▶ **INSTRUCTIONS FOR THE TASK**: Could you give the records below again exactly, without the pictures?

[Stored data]
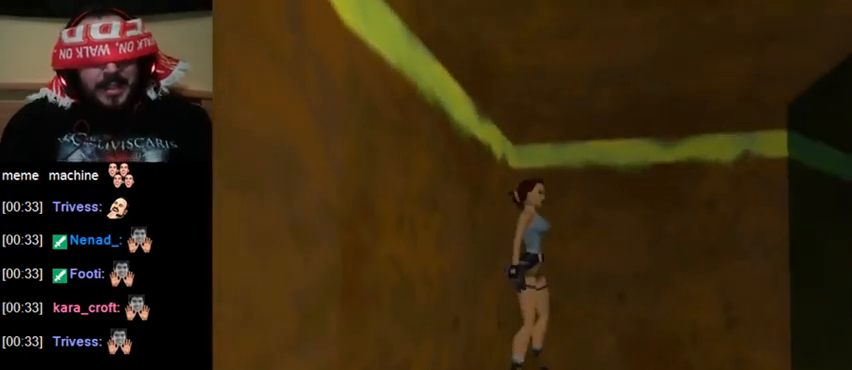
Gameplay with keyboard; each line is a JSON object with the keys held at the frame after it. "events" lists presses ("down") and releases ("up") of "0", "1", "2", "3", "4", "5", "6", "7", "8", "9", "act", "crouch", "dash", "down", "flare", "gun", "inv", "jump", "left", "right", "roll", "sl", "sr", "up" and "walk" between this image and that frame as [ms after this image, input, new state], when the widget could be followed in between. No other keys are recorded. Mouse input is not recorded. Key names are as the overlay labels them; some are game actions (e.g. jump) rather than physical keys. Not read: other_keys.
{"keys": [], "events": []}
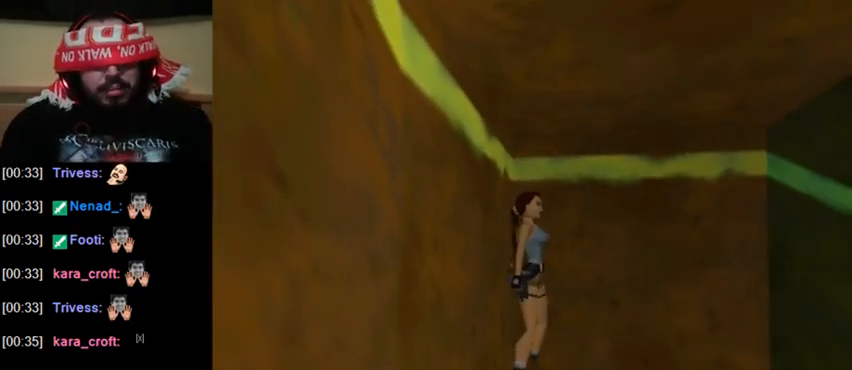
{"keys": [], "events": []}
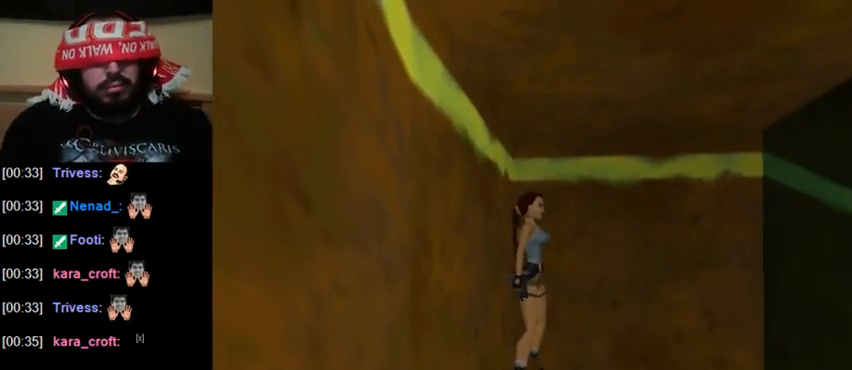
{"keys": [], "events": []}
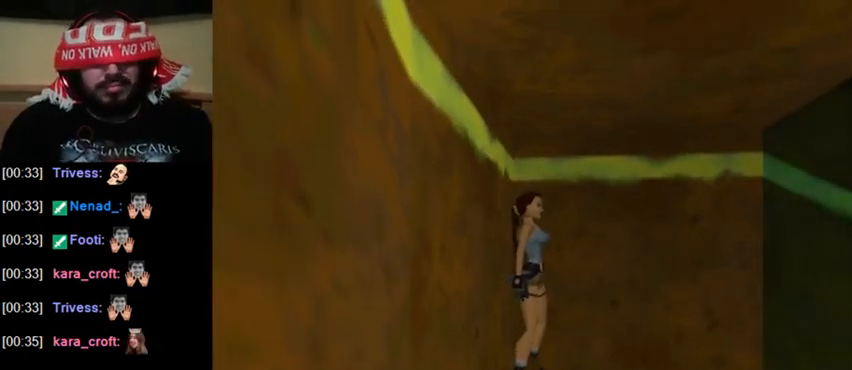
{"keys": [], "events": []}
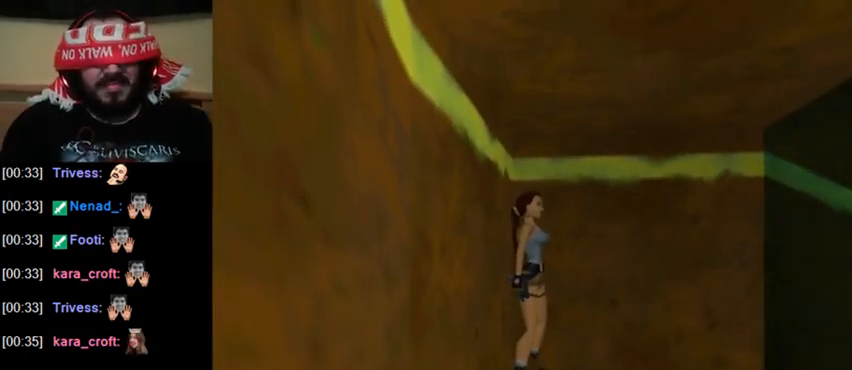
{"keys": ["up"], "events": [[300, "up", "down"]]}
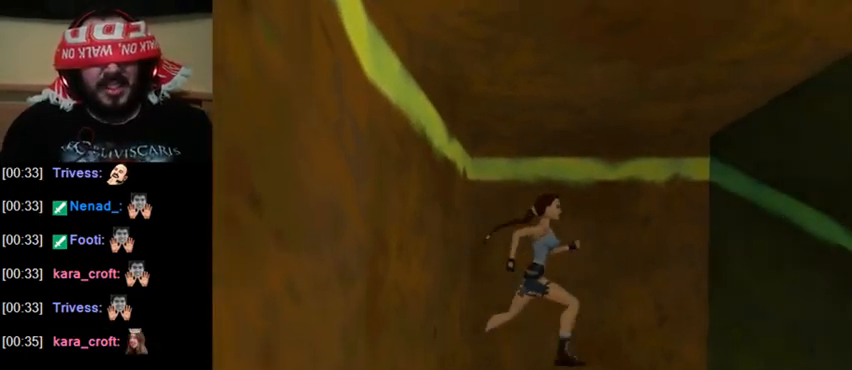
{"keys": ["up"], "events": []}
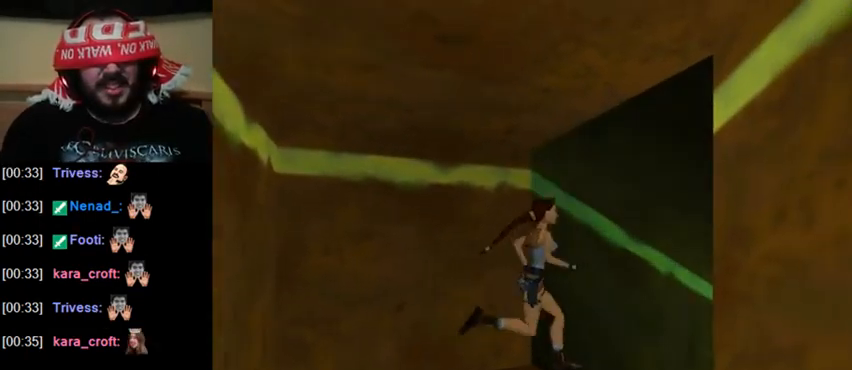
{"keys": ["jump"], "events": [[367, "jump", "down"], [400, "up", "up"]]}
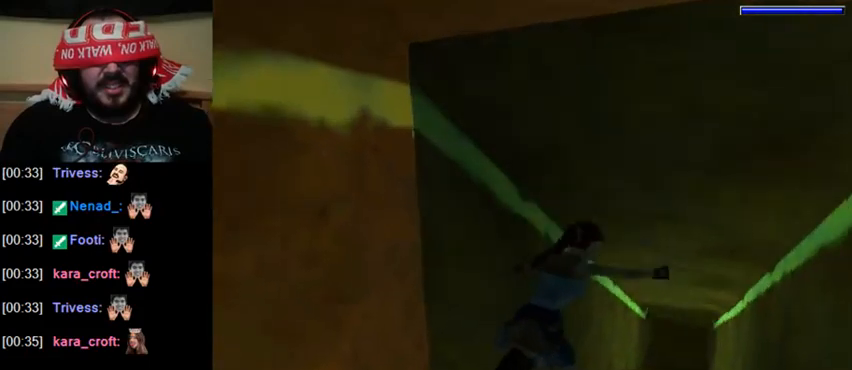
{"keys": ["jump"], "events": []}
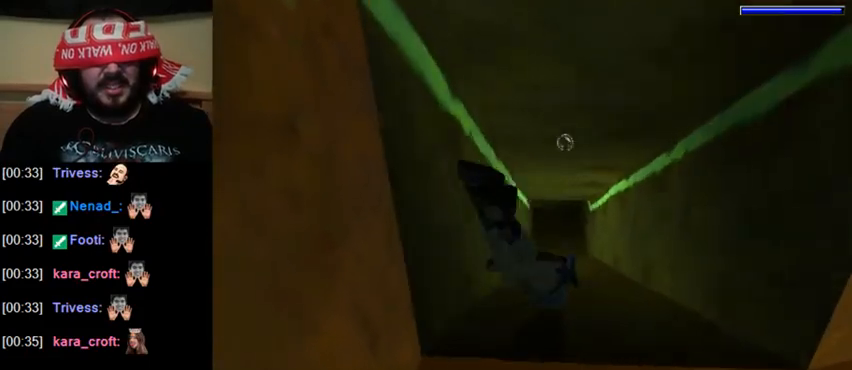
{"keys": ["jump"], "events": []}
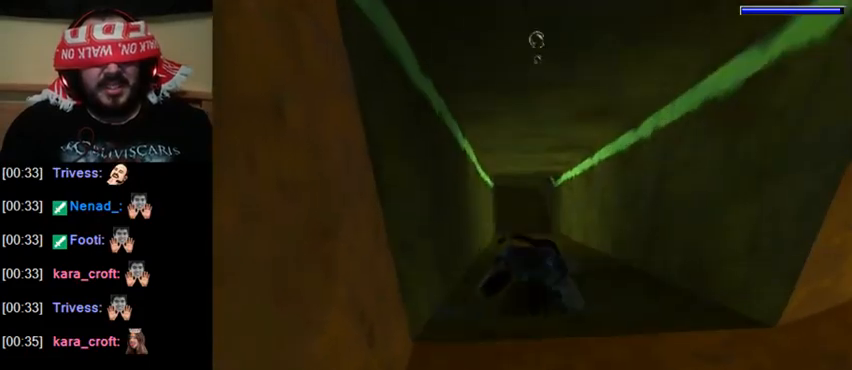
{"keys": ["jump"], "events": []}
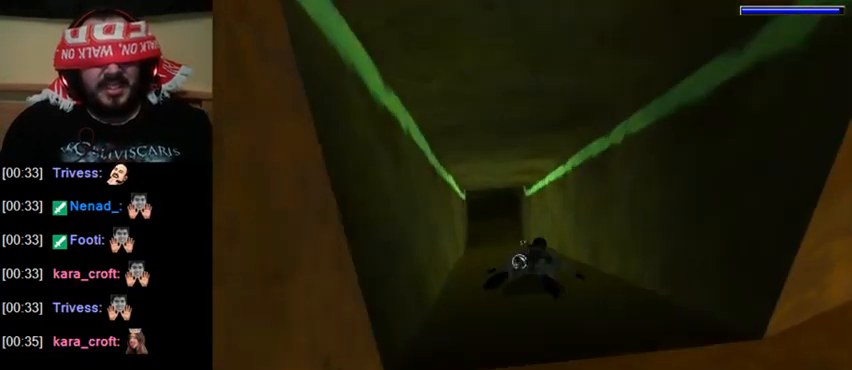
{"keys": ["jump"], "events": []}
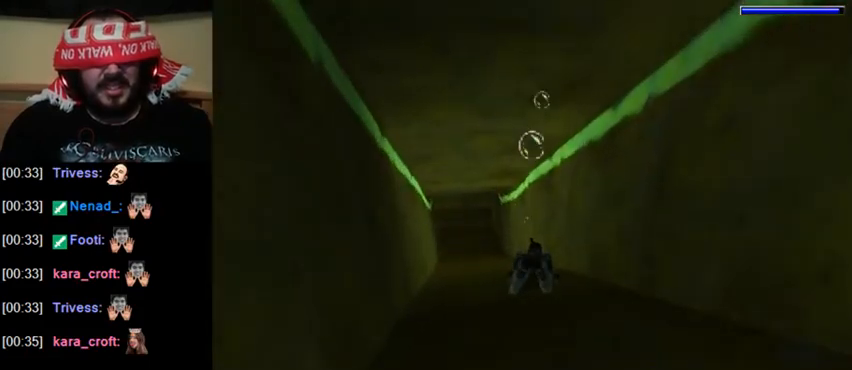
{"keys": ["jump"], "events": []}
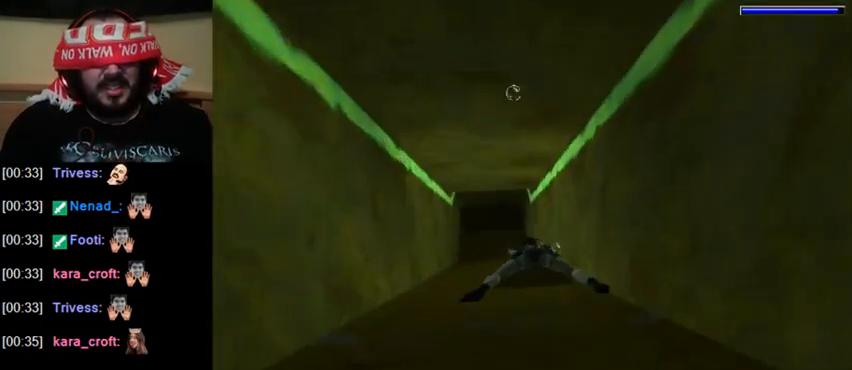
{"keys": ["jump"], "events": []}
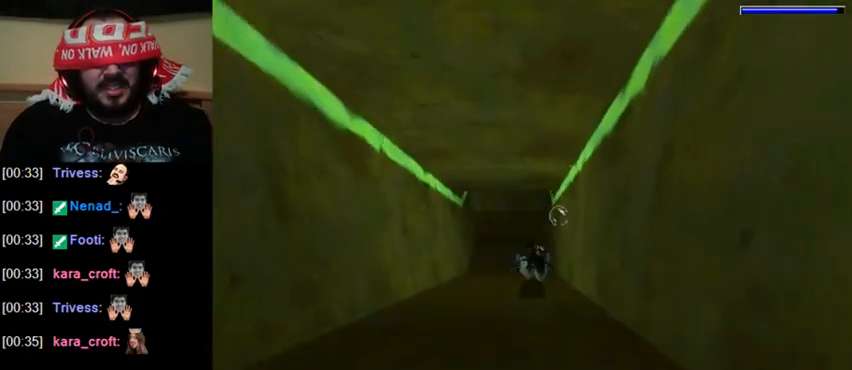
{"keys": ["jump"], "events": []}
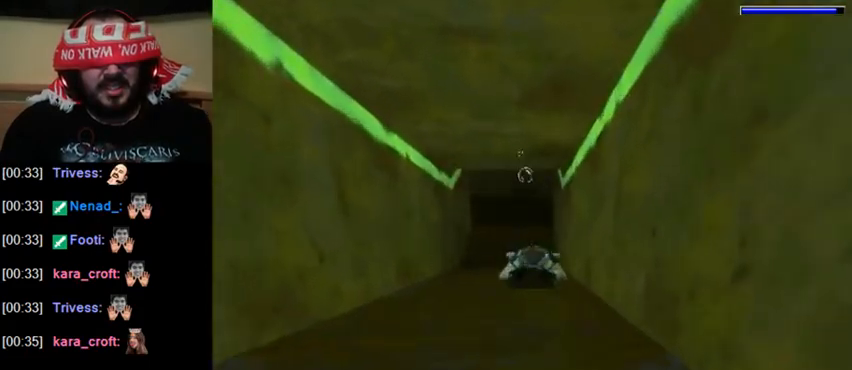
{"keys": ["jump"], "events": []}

▶ **ANSWER TO THE EXERCISE**:
Gameplay with keyboard; each line is a JSON object with the keys held at the frame after it. "events" lists presses ("down") and releases ("up") of "0", "1", "2", "3", "4", "5", "6", "7", "8", "9", "act", "crouch", "dash", "down", "flare", "gun", "inv", "jump", "left", "right", "roll", "sl", "sr", "up" and "walk" between this image and that frame as [ms after this image, input, new state], when the widget could be followed in between. No other keys are recorded. Mouse input is not recorded. Key names are as the overlay labels them; some are game actions (e.g. jump) rather than physical keys. Not read: other_keys.
{"keys": [], "events": []}
{"keys": [], "events": []}
{"keys": [], "events": []}
{"keys": [], "events": []}
{"keys": ["up"], "events": [[300, "up", "down"]]}
{"keys": ["up"], "events": []}
{"keys": ["jump"], "events": [[367, "jump", "down"], [400, "up", "up"]]}
{"keys": ["jump"], "events": []}
{"keys": ["jump"], "events": []}
{"keys": ["jump"], "events": []}
{"keys": ["jump"], "events": []}
{"keys": ["jump"], "events": []}
{"keys": ["jump"], "events": []}
{"keys": ["jump"], "events": []}
{"keys": ["jump"], "events": []}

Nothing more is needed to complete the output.